Click to Enlarge“We expected to find that changing nutrition would influence depression and thus the null finding overall was surprising. It was also surprising that the rates of depression were not as high as expected in the trial sample, indicating that the sample was not as high risk as anticipated,” Professor Ed Watkin, an expert in Experimental and Applied Clinical Psychology at the University of Exeter, tells NutritionInsight.
“On the other hand, it is not that surprising that the food-related behavioral activation was only effective at reducing depression when adjusted for those participants who had received a minimum recommended number of therapy sessions. The idea of the intervention was to change eating habits and cope with low mood and we would not expect them to change for those participants who attended zero or only a handful of therapy sessions, because we know that habit change takes some repeated practice to change.”
Following the MoodFood findings, project coordinators Professor Marjolein Visser and Professor Ingeborg Brouwer of the Vrije Universiteit Amsterdam have shared their three conclusions for preventing depressive episodes.
First, a healthy dietary pattern, typified by a Mediterranean style diet high in fruit, vegetables, whole grains, fish, pulses and olive oil, and low in red meat and full-fat dairy products, may reduce the risk of developing depression. Second, in people with obesity, weight loss can lead to a reduction in depressive symptoms. Third, current evidence does not support the use of nutritional supplements to prevent depression.
“Because depression is such a common problem, finding effective and widely available ways to prevent depression at a population level is an important goal,” says Watkin. “Diet and nutrition held promise as one means to reach large numbers of people.
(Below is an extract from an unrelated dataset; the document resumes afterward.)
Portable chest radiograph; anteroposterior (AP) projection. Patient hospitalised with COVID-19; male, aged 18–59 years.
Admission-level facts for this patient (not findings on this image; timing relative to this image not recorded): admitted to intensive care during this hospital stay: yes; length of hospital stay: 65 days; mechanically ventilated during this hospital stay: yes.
However, this trial convincingly demonstrates that nutritional supplements do not help to prevent depression.”
Regarding further research, Watkins says that more is needed on people who currently have depression and the role that food-related behavioral activation can have in preventing depression must be investigated.
“It may be particularly helpful to examine this therapy in a sample at higher-risk for depression, such as those with a history of prior depression, because it may have a bigger effect in a higher-risk group. There is also an interest in seeing whether this holistic approach can be helpful in patients with current depression – when we were recruiting for the trial, we had lots of people who suffer from depression wanting to know if working on their diet could help their recovery,” he concludes.
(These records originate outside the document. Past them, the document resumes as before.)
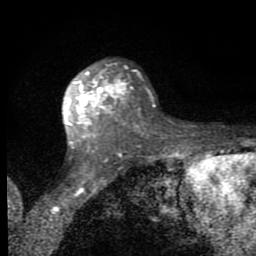
Breast MRI (dynamic contrast-enhanced), one axial slice; slice 52 of 80 in the series (ordered by position); cropped to one breast; dynamic contrast-enhanced series, time point 2 of 8 at this slice position (early post-contrast); 1.5 T; TE 2.7 ms, TR 6.8 ms; 2 mm slice thickness; 256 × 256 image matrix. Female patient.
Annotated regions visible in this slice (semi-automatically segmented with operator editing):
- enhancing-tissue mask used for the functional tumour volume (all voxels passing the contrast-enhancement thresholds inside the analysis volume; usually the tumour): bounding box <66,64,130,145> (left, top, right, bottom; pixels)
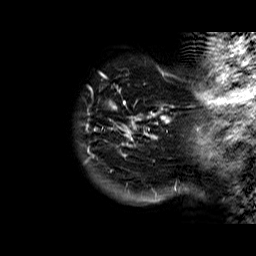
Breast MRI (dynamic contrast-enhanced), one sagittal slice. Position 3 of 60 along the scan axis. Dynamic contrast-enhanced series, time point 2 of 6 at this slice position (early post-contrast). 1.5 T. TE 6.3 ms, TR 32.4 ms. 4 mm slice thickness. 256 × 256 image matrix. Female patient. Case-level facts recorded for this patient, not image findings: setting: breast cancer imaged before/during neoadjuvant chemotherapy; receptor status: HR-positive, HER2-negative.
Annotated regions visible in this slice (semi-automatically segmented with operator editing):
- analysis volume of interest (the breast-tissue region the enhancement analysis was run in; not a lesion): box from (x=81, y=72) to (x=175, y=183) px
- tumour enhancement mask (voxels above the 100 % enhancement threshold inside the analysis volume of interest): (x=86, y=73)–(x=170, y=156)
The link between obesity and depression has been investigated in other studies. According to an article published earlier this month, an intervention combining behavioral weight loss treatment and problem-solving therapy with as-needed antidepressant medication for participants with co-occurring obesity and depression improved weight loss and depressive symptoms compared with routine physician care. This article reported on the findings of the RAINBOW trial which included 409 patients with obesity and depression.
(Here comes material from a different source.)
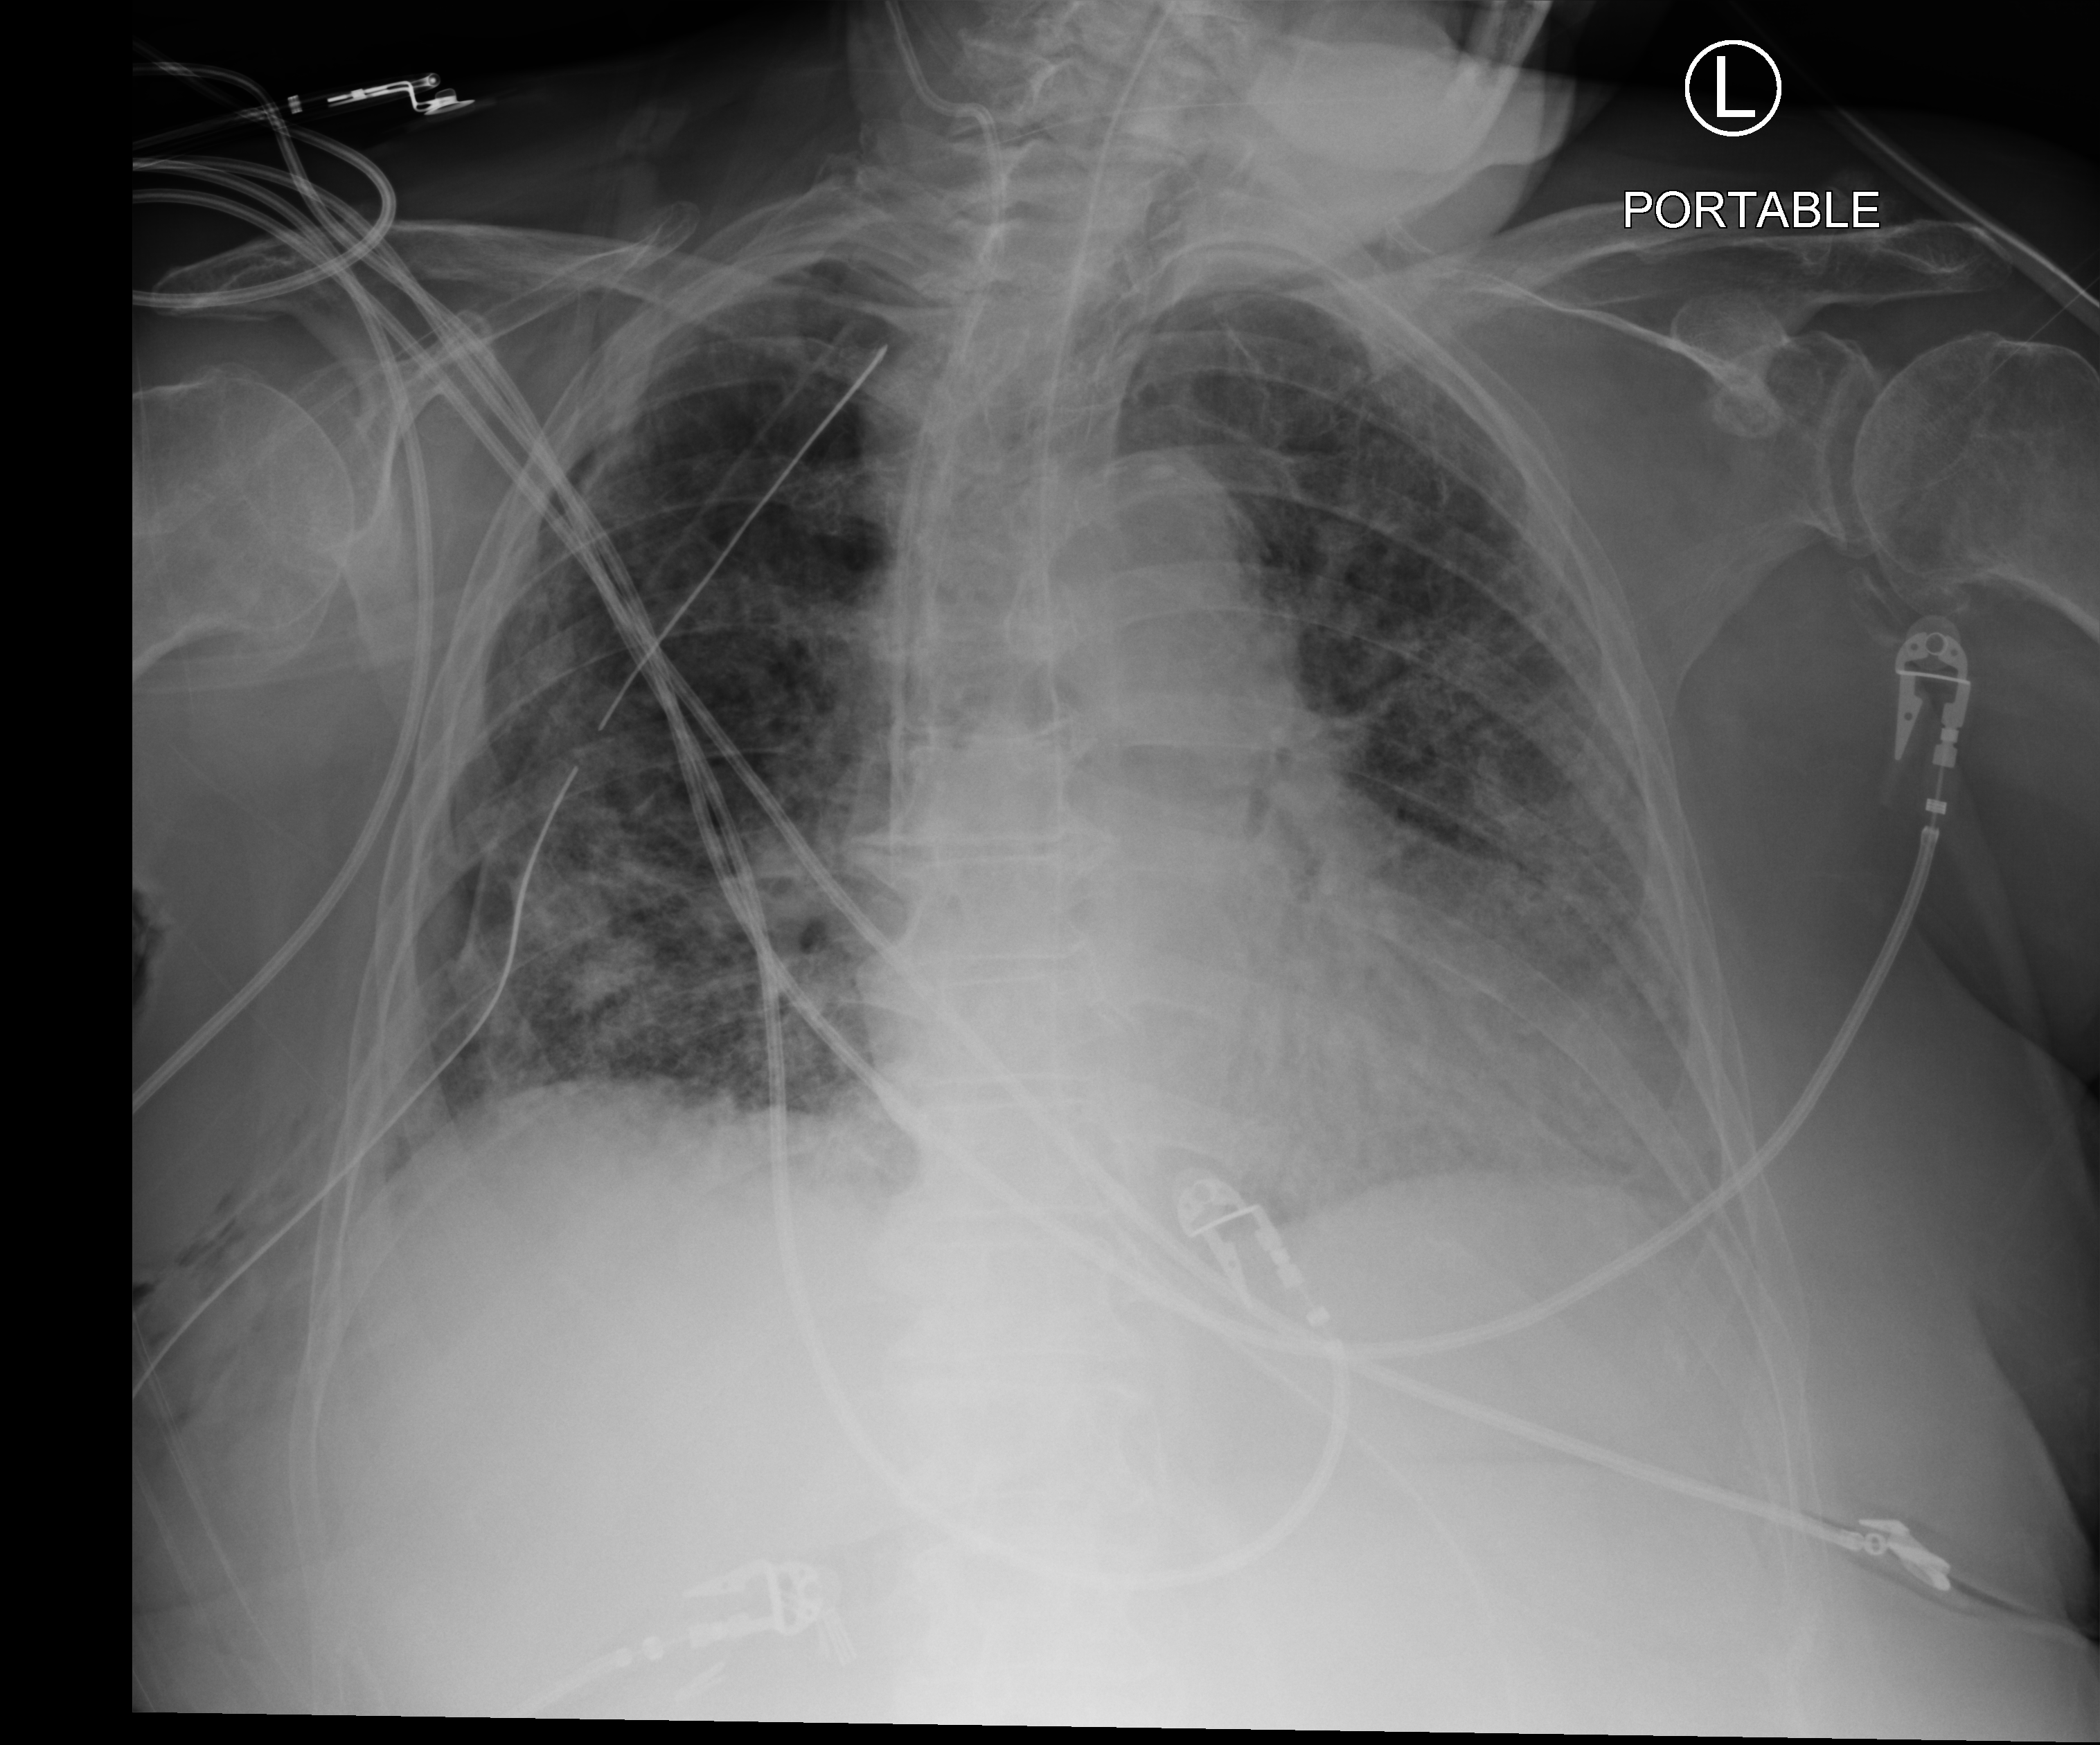
Chest X-ray (portable), anteroposterior (AP) projection. Female patient hospitalised with COVID-19, age 75–90 years.
Hospital-stay facts (about this admission, not read from this image; timing relative to this image not recorded): mechanically ventilated during this hospital stay: yes.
Science has also previously linked diet and nutrition to mental health. Last month, a University of Leeds, UK, study found that the daily consumption of fruit and vegetables is not just good for our physical health but can also improve mental wellbeing. The consumption of vitamins C and E were found to be particularly salient for mental health.
The importance of the gut-brain axis is also still being explored with research recently establishing a correlation between depression and a group of neurotransmitter-producing bacteria found in the human gut. Interestingly, an inverse relationship between specific gut bacteria and brain activity in areas connected to depression were identified in the animal study. Published in Nature Microbiology, the findings could lead to the development of bacterial therapeutics for depression, including a growing role for probiotics.